The eeprom is a small memory storing some calibration values, normally nothing writes to it, it's used by the scope after a factory flash to restore the generator calibration.
But not all scopes had it, early ones like mine came blank, with the calibration only stored in the system flash.
Hantek would tell everyone to flash the scope, but that would wipe the calibration, system info...
If your version had a the calibration data in the eeprom, nice, but if not, they simply wouldn't care.
So run DSOflash and BackupBuilder. There're no other tools, it's all it needs to be safe under all circumstances.
If the scope hangs or crashes, then restore with latest Platform-tools, afterwards apply your "not-FULL" backup, will restore the important bits and it'll be ready.
DSOFlash and EE backup should never require restoring, they're there just in case.

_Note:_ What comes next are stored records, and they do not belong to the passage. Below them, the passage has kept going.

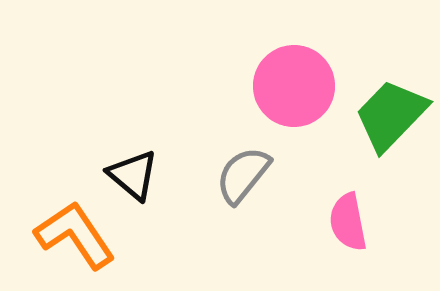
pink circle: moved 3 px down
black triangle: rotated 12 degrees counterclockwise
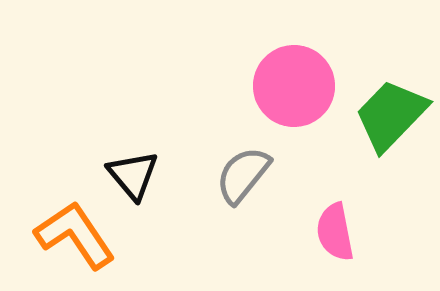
black triangle: rotated 10 degrees clockwise
pink semicircle: moved 13 px left, 10 px down
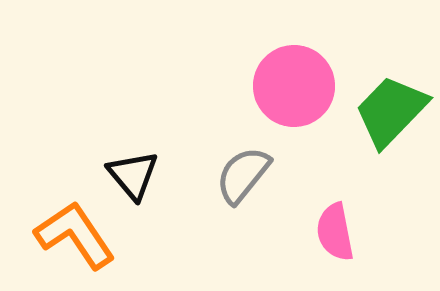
green trapezoid: moved 4 px up
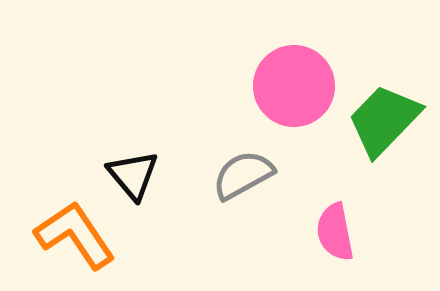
green trapezoid: moved 7 px left, 9 px down
gray semicircle: rotated 22 degrees clockwise
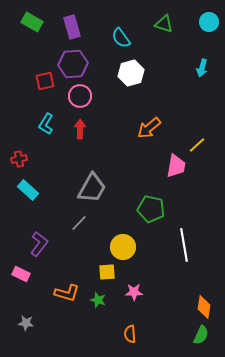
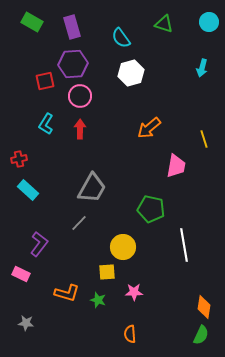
yellow line: moved 7 px right, 6 px up; rotated 66 degrees counterclockwise
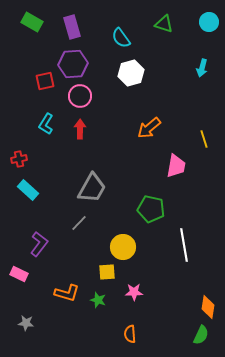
pink rectangle: moved 2 px left
orange diamond: moved 4 px right
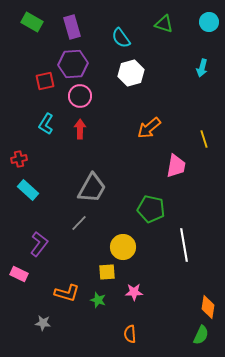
gray star: moved 17 px right
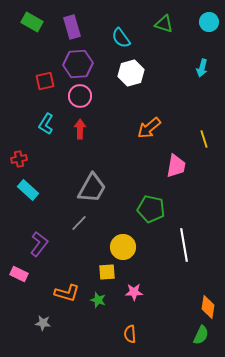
purple hexagon: moved 5 px right
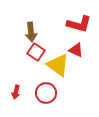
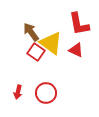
red L-shape: rotated 65 degrees clockwise
brown arrow: rotated 150 degrees clockwise
yellow triangle: moved 7 px left, 22 px up
red arrow: moved 2 px right
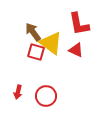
brown arrow: moved 2 px right
red square: rotated 18 degrees counterclockwise
red circle: moved 3 px down
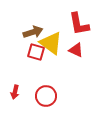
brown arrow: rotated 108 degrees clockwise
red arrow: moved 3 px left
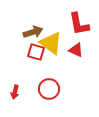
red circle: moved 3 px right, 7 px up
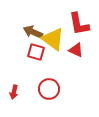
brown arrow: rotated 138 degrees counterclockwise
yellow triangle: moved 2 px right, 4 px up
red arrow: moved 1 px left
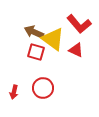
red L-shape: rotated 30 degrees counterclockwise
brown arrow: moved 1 px right
red circle: moved 6 px left, 1 px up
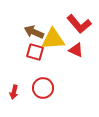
yellow triangle: rotated 40 degrees counterclockwise
red square: moved 1 px left
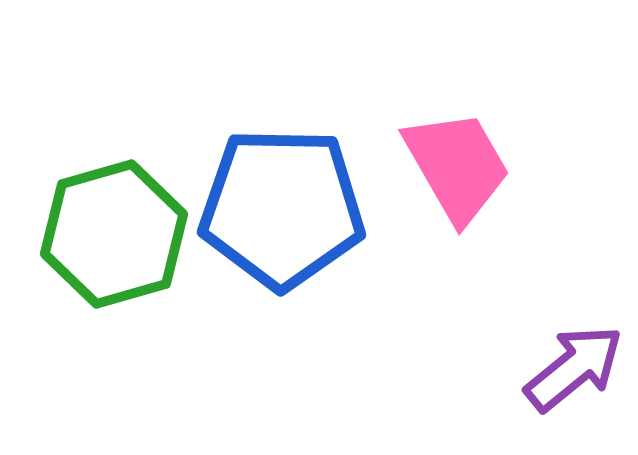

This is properly described in teh FAQ, please read it
About the new encoders:
Handling cursors/levels improved by much, its's very noticeable that the new encoders have twice the pulses per rotation.
A pair of quick turns and you're already at the other side!
...
Except in trigger-> pulse mode.
The pulse width adjustment works nicely all the way from 8ns to 10ms, up and down.
But from 10ms up, it randomly goes up/down when rotating too fast, so it barely moves.
I haven't found any other settign using V0 having this behaviour, so I'm wondering if this is a firmware bug or what?